President Obama is hoping to spend almost $1 billion through 2017 for his cancer “moonshot” initiative, which will be led by Vice President Joe Biden.

“The initiative aims to bring about a decade’s worth of advances in five years, making more therapies available to more patients, while also improving our ability to prevent cancer and detect it at an early stage,” a White House news release stated.

The only way to make progress is to focus on the issue, a senior administration official told reporters Monday. Biden will meet with researchers, doctors, philanthropic groups focused on cancer, hospital administrators, biotechnology and pharmaceutical companies and the like to figure out how the administration can move the effort along more quickly, just as President Kennedy’s call for landing a man on the moon within a decade helped focus that effort, the official said.

The U.S. has “to think big,” the official said. “It can’t be business as usual. Significant progress requires unprecedented levels of cooperation,” the official said. “That is why President Obama and Vice President Biden believe we need to think big and be aspirational.”

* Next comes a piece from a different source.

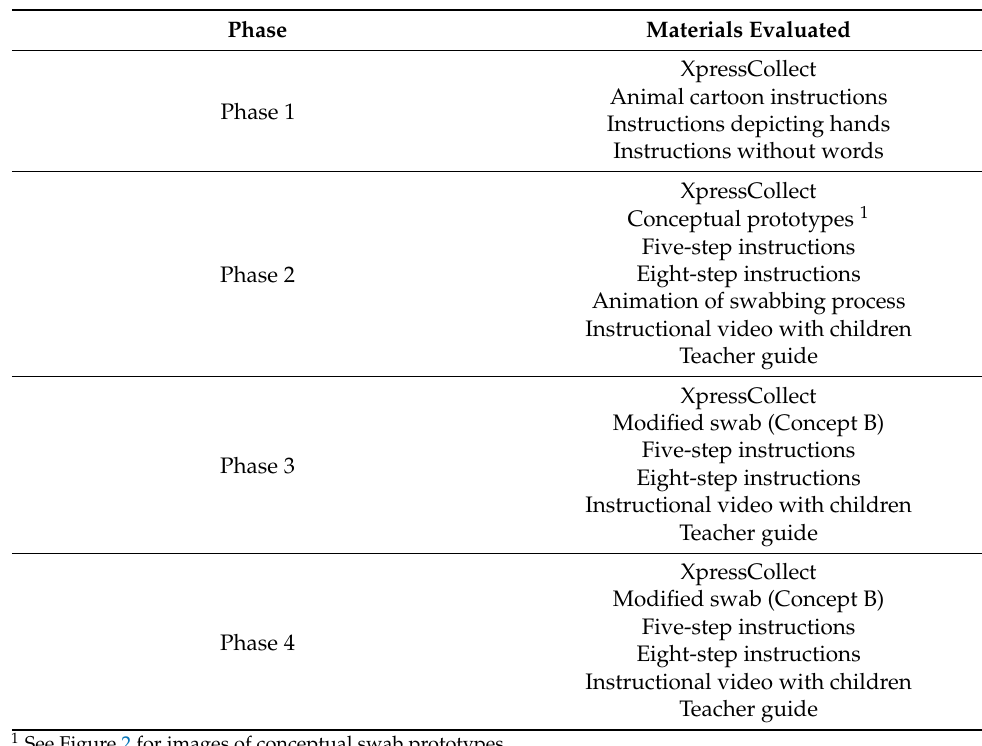
Table 3. Materials evaluated during the associated study phases.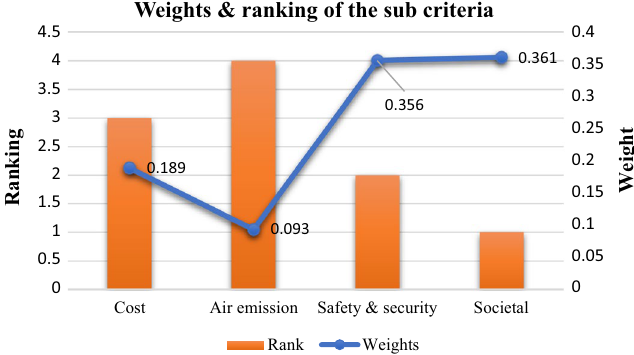
Fig. 9 Weights and ranking of the sub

Obama and Biden are meeting Monday with administration officials serving on the White House Task Force on Cancer in Biden’s office.

The $1 billion initiative is intended “to jumpstart this work,” the White House news release stated.

“We are at an inflection point; and the science is ready for the concerted new effort this initiative will deliver,” the statement continued.

Obama isn’t waiting for next year’s budget. The National Institutes of Health is spending $195 million this year to focus “on high-risk, high-return research identified by the collaborative work and new ideas stimulated by the research community as part of this work.

Obama will seek another $755 million in the budget he will unveil Feb. 9 to continue the project.

More than 1.6 million new cases of cancer will be diagnosed and cancer will kill an estimated 600,000 Americans in 2016, according to the White House.

“The kind of work the vice president is focused on is not likely, in the short term, to yield sexy announcements,” White House spokesman Josh Earnest acknowledged Monday. “But it is necessary to lay the groundwork for a cure.”

Earnest pointed to Kennedy’s moon landing objective as a realistic example of what Obama and Biden hope to achieve.

Kennedy laid out the goal and “oriented” the federal government toward achieving it, Earnest said. But it wasn’t realized until President Lyndon Johnson’s administration. Kennedy’s push allowed it to happen “sooner than anybody thought,” Earnest said.